La mozione approvata impegna il Governo a svolgere fino in fondo - anche in forza della richiamata grande espressione unitaria del Paese - il proprio mandato al fine di garantire la proclamazione della Carta dei diritti fondamentali dell'Unione europea e la sua integrazione nei trattati come un risultato ascrivibile all'impegno dell'insieme del Parlamento e dell'Italia; ad assumere ogni iniziativa utile affinché, in vista della conclusione dei lavori della Conferenza intergovernativa per la revisione dei trattati e del Consiglio europeo di Nizza, sia individuata una procedura di revisione della Carta dei diritti fondamentali dell'Unione europea tale da assumere forme diverse e più rispettose delle istanze rappresentative del Parlamento europeo e dei Parlamenti nazionali rispetto a quelle proprie della procedura di revisione dei trattati medesimi e a quelle seguite per l'iniziale approvazione della Carta; a promuovere le opportune iniziative affinché le decisioni concernenti l'adozione della Carta determinino i presupposti per l'evoluzione delle garanzie di tutela giurisdizionale dei diritti fondamentali dell'Unione europea.

con 275 voti contrari (e 216 favorevoli) è stata respinta una risoluzione Pisanu ed altri che chiedeva, tra l'altro, queste modifiche

Alla fine della premessa aggiungere il seguente capoverso:
a) nel secondo capoverso del preambolo sostituire le parole «suo patrimonio spirituale e morale» con le parole «patrimonio culturale, umanistico e religioso dei popoli europei;
b) all'articolo 2 comma 1, aggiungere le parole: «e a conoscerne l'origine genetica»;
c) all'articolo 3, comma 2, ultimo capoverso, sopprimere la parola «riproduttiva»;
d) all'articolo 9 aggiungere le parole: «La famiglia è riconosciuta come società naturale fondata sul matrimonio»;

COS'E' LA CARTA DEI DIRITTI?

 

La stesura della Carta dei diritti è stata decisa dal Consiglio europeo di Colonia (3 e 4 giugno 1999), che ha affidato il compito di redigere il progetto, in tempo utile per il Consiglio europeo del dicembre 2000, ad un organo composto da membri del Parlamento europeo e dei Parlamenti nazionali , nonché da delegati dei Capi di Stato o di governo e del Presidente della Commissione europea.

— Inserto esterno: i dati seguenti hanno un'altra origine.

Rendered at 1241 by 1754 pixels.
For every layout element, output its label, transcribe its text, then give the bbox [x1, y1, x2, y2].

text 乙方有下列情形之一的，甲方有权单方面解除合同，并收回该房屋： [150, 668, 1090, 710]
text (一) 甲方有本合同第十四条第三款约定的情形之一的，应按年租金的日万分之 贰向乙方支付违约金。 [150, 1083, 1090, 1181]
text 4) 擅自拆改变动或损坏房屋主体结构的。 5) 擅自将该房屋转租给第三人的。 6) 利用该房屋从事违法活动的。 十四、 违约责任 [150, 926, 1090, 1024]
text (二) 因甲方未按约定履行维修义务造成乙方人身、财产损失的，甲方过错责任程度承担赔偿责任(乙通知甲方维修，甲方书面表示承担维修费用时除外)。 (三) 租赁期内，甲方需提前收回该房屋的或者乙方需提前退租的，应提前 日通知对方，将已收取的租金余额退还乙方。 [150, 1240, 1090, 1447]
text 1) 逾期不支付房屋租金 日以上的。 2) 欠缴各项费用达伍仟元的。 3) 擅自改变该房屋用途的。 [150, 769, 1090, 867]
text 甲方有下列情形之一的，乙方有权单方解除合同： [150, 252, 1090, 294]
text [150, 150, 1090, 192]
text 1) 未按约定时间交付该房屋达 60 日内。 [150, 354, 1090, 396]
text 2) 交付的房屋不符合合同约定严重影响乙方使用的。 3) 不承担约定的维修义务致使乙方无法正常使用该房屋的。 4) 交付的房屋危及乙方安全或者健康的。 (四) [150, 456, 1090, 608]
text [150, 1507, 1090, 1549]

Il Consiglio europeo di Tampere (15 e 16 ottobre 1999) ha definito la composizione e il metodo di lavoro dell'organo, che ha iniziato i propri lavori il 17 dicembre 1999 e ha deciso di adottare la denominazione di Convenzione.

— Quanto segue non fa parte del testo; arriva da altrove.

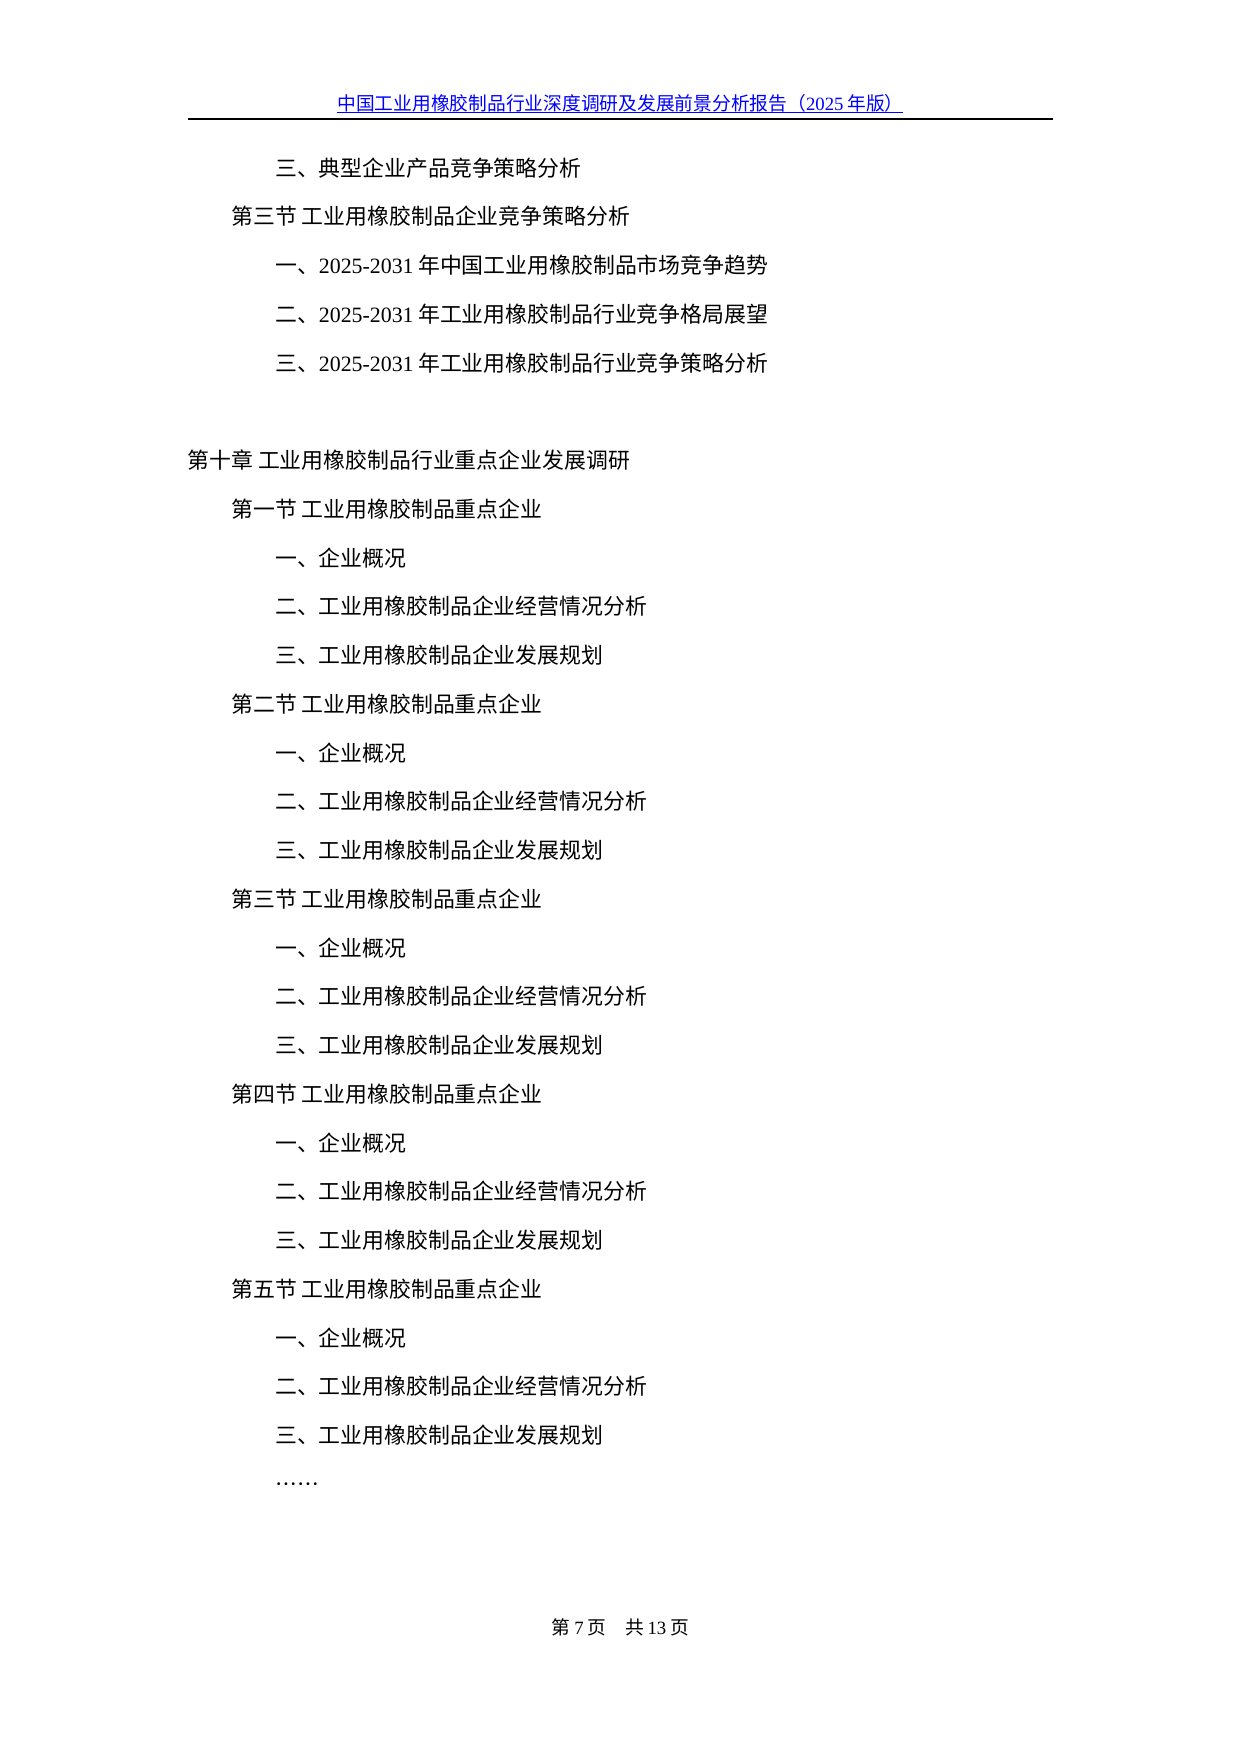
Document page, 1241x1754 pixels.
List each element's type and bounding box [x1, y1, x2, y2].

text [187, 150, 1053, 1499]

Rappresentante della Camera nella Convenzione è stato il deputato Piero Melograni; sua sostituta, in caso di assenza, la deputata Maria Pia Valetto Bitelli.

Nel corso di questi mesi la Convenzione si è riunita più volte, ed ha concluso il 2 ottobre i suoi lavori, adottando il progetto di Carta che è stato sottoposto al Consiglio europeo informale di Biarritz del 13 e 14 ottobre scorsi.

Il Consiglio europeo di Biarritz ha approvato il contenuto della Carta dei diritti fondamentali; dopo che la Commissione europea ed il Parlamento europeo lo avranno formalmente adottato, questo testo verrà solennemente proclamato al Consiglio europeo di Nizza, che avrà luogo nei giorni 7-9 dicembre 2000.